L’idée que le français est la langue de la logique et de la clarté serait un mythe. C’est le point de vue, par exemple, de R. Anthony Lodge (professeur de français dans une université britannique qui a beaucoup travaillé sur l’histoire de la langue française). La clarté n’étant pas un donné naturel de la langue, il convient plutôt, selon lui, de se convaincre que ce qui importe, c’est l’usage qu’on en fait. Aussi, votre langue d’expression, le français ou toute autre langue, sera claire pour autant que vous respecterez, comme sur la question de l’efficacité, certaines règles.

Où l’abstraction n’empêche pas la compréhension …

L’écriture qui accompagne un travail de recherche, vous contraint parfois à recourir à beaucoup de notions abstraites. Mais on ne doit pas penser que, parce que l’on s’adresse prioritairement à des lecteurs avertis (les universitaires), on est dispensé de s’exprimer avec cette clarté exigée et il est préférable d’éviter un langage trop savant. Il existe par ailleurs différents moyens de ne pas empêcher la bonne compréhension du propos. Il faut par exemple savoir accroître l’information, en particulier lorsque celle-ci porte sur les idées-maîtresses. Cela peut se faire en particulier par l’ajout d’exemples (à introduire au moyen des parenthèses, du deux-points, etc). Il s’agit plus précisément d’éclairer une notion par la référence à un fait, une personne ou tout autre élément. Référence que l’on devra en tous les cas toujours pouvoir vérifier.

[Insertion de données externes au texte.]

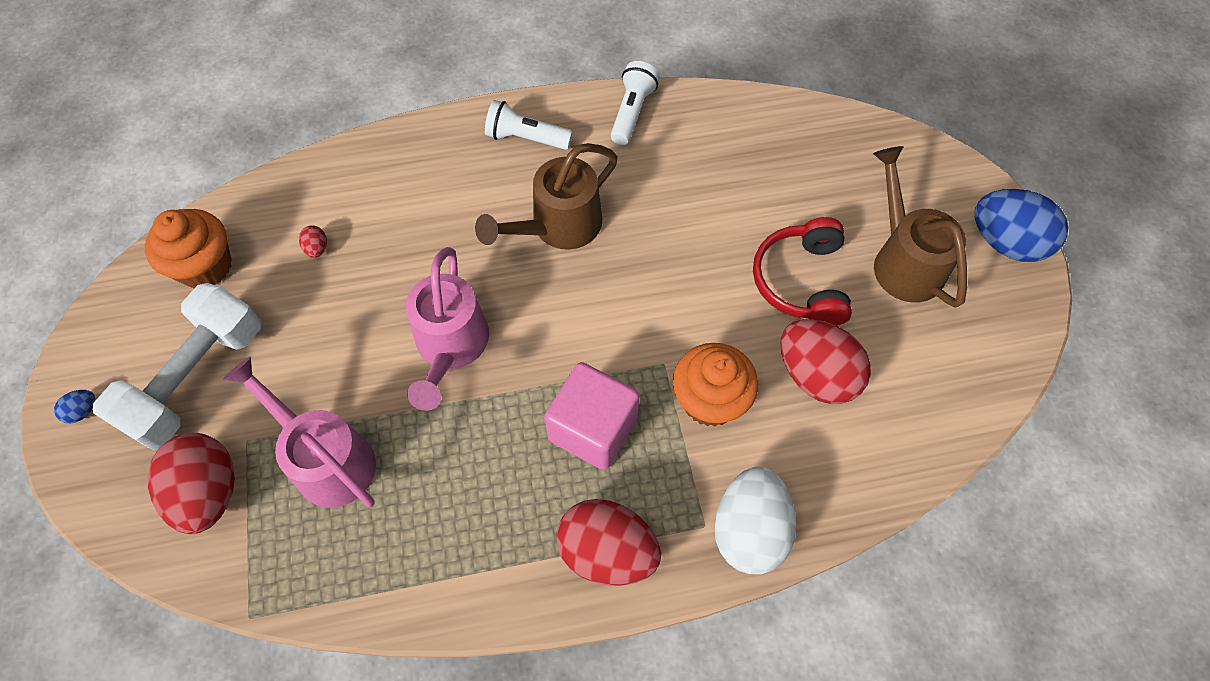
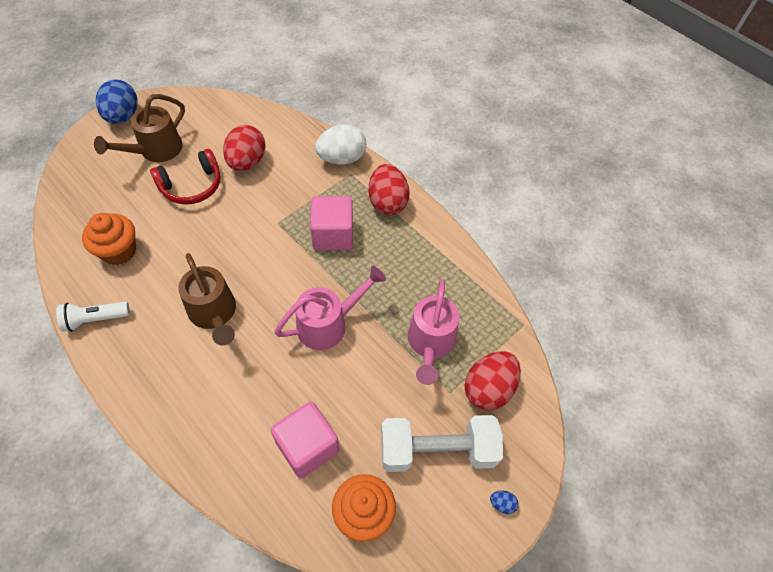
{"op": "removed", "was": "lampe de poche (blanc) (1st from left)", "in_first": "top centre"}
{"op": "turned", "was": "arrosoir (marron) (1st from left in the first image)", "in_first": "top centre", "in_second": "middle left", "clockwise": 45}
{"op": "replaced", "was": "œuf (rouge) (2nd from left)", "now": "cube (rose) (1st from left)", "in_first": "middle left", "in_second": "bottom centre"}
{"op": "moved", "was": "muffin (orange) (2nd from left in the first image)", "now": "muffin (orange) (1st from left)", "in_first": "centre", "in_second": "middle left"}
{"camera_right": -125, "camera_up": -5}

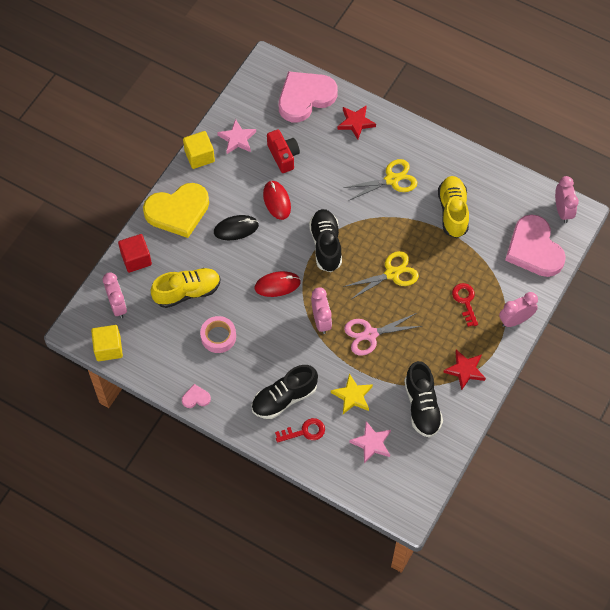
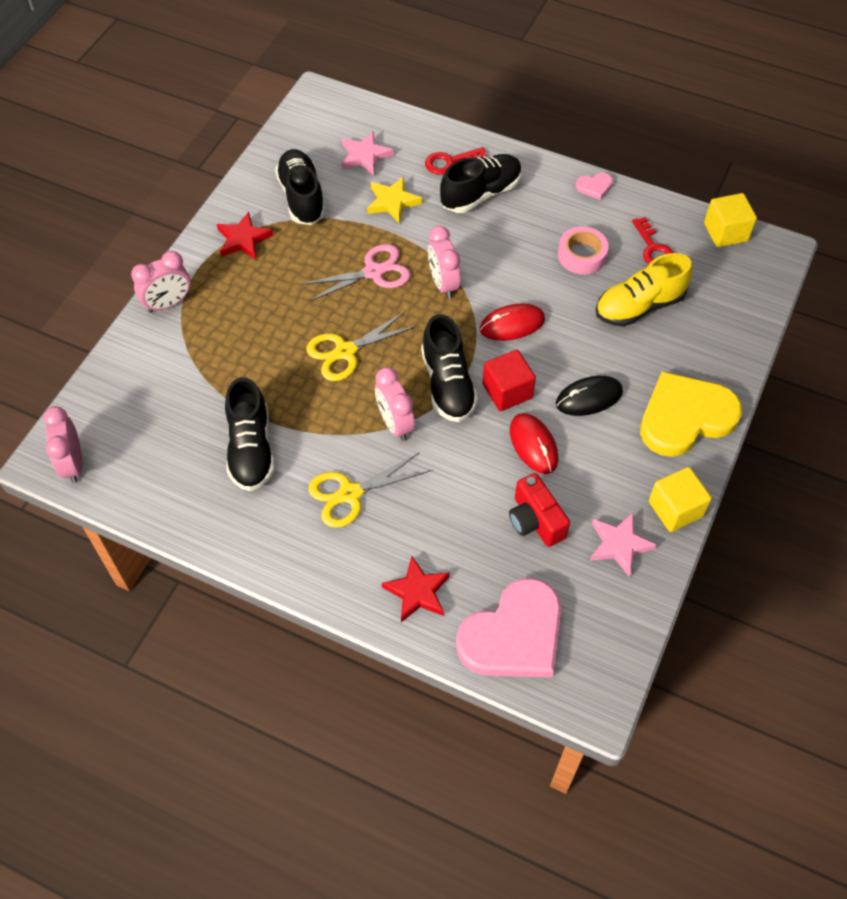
{"op": "recoloured", "was": "chaussure (jaune) (2nd from left)", "now": "chaussure (noir) (1st from left)", "in_first": "middle right", "in_second": "middle left"}
{"op": "removed", "was": "cœur (rose) (3rd from left)", "in_first": "middle right"}
{"op": "moved", "was": "cube (rouge)", "in_first": "middle left", "in_second": "centre"}
{"op": "moved", "was": "réveil (rose) (1st from left in the first image)", "now": "réveil (rose) (3rd from left)", "in_first": "middle left", "in_second": "centre"}
{"op": "moved", "was": "clé (rouge) (2nd from left)", "in_first": "middle right", "in_second": "top right"}
{"camera_right": 175, "camera_up": -5}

Le texte se construit aussi par la progression logique …

J’ai fait observer, dans mon précédent article, qu’expliquer consistait notamment à « trouver les causes ou les conséquences d’un phénomène ». Pour reconsidérer la question du point de vue de la clarté, on peut ajouter que l’explication consiste aussi en une précision qui résout un problème, rend clair ce qui est obscur, donne les raisons ou la finalité de quelque chose. De là, l’effort de faire comprendre le pourquoi et le comment d’un processus, d’un événement, en indiquant effectivement les rapports de cause à conséquence par des mots-charnières (parce que, de sorte que). Pour désigner ces mots, on parle aussi de vocabulaire à valeur logique.

Il faut également savoir effectuer des retours sur information. Notamment, là encore, lorsqu’il s’agit d’exprimer des idées-maîtresses dans le cours de votre démonstration. Cela aura nécessairement un effet de cohérence sur votre texte, d’homogénéité sur l’ensemble de votre travail ; et vous permettra de ne pas vous égarer au-delà des limites de votre sujet et de votre problématique. Vous pouvez le faire de deux manières : soit par effet de confirmation, soit par effet de correction si nécessaire (lorsque par exemple votre démonstration de départ doit faire l’objet d’un réajustement parce que vous aurez introduit dans votre propos une idée nouvelle).

Des mots justes et précis …

Au bénéfice de la clarté, la justesse des mots est également de rigueur dans un écrit scientifique. Il sera par exemple toujours utile d’exploiter les champs lexicaux afin de pouvoir porter son choix sur le terme qui correspond le mieux à l’idée exprimée. Une bonne connaissance des champs lexicaux  des différentes notions de votre domaine d’étude, quel qu’il soit, ne peut que contribuer à enrichir votre vocabulaire et faciliter la réflexion.

Par conséquent, l’emploi de mots précis s’impose aussi tout naturellement dans le cadre d’une recherche qui nécessite, par exemple, d’accorder une préférence aux termes spécifiques plutôt que génériques. Cela vaut autant pour un rapport de stage où l’on rend compte d’une expérience de terrain, que pour une thèse ou un mémoire où prennent place d’importantes parties théoriques.

Il faut ajouter, en définitive, que la clarté est une garantie de rigueur dans un écrit universitaire, parce qu’elle permet de se préserver des effets de style ou des artifices. Ces derniers sont en effet des travers auxquels on peut parfois se laisser aller dans un travail d’écriture de longue haleine… Et la rigueur commande ici d’être scientifique. En tous les cas, elle sera déterminante pour vous permettre d’avancer avec davantage de facilité dans vos travaux de rédaction et d’être favorablement reçu lorsque votre mémoire sera lu et évalué. Quand au style, qui ne se réduit pas à des « effets », il fera l’objet du dernier article de cette série …

[A suivre]

BIBLIO :
R. Anthony Lodge : Le Français, histoire d’un dialecte devenu langue (Fayard, 1997).
R. Arcand et N. Bourbeau : La Communication efficace (De Boeck, 1998).